Data shown:

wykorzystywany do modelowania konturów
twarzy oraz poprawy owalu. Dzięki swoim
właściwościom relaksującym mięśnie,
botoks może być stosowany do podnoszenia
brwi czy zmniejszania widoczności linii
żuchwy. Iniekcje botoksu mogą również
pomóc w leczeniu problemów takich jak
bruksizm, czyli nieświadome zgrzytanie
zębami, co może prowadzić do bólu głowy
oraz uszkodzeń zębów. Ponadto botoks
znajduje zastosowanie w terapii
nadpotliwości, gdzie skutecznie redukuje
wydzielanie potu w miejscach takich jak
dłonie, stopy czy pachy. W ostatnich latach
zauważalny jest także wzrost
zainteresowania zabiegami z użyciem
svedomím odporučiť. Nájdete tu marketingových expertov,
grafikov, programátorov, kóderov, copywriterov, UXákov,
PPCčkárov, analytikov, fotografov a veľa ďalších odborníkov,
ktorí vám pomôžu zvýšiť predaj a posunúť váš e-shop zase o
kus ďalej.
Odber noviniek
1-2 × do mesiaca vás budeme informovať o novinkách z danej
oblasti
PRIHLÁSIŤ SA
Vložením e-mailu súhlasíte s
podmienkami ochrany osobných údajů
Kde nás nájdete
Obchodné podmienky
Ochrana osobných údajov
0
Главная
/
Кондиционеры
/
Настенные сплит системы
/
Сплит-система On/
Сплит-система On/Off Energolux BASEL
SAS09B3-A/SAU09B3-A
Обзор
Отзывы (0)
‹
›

What is expected:
Exactly the lines from the one containing "Odber noviniek" through the end of the records above are to be printed, and no others.

Finished task:
Odber noviniek
1-2 × do mesiaca vás budeme informovať o novinkách z danej
oblasti
PRIHLÁSIŤ SA
Vložením e-mailu súhlasíte s
podmienkami ochrany osobných údajů
Kde nás nájdete
Obchodné podmienky
Ochrana osobných údajov
0
Главная
/
Кондиционеры
/
Настенные сплит системы
/
Сплит-система On/
Сплит-система On/Off Energolux BASEL
SAS09B3-A/SAU09B3-A
Обзор
Отзывы (0)
‹
›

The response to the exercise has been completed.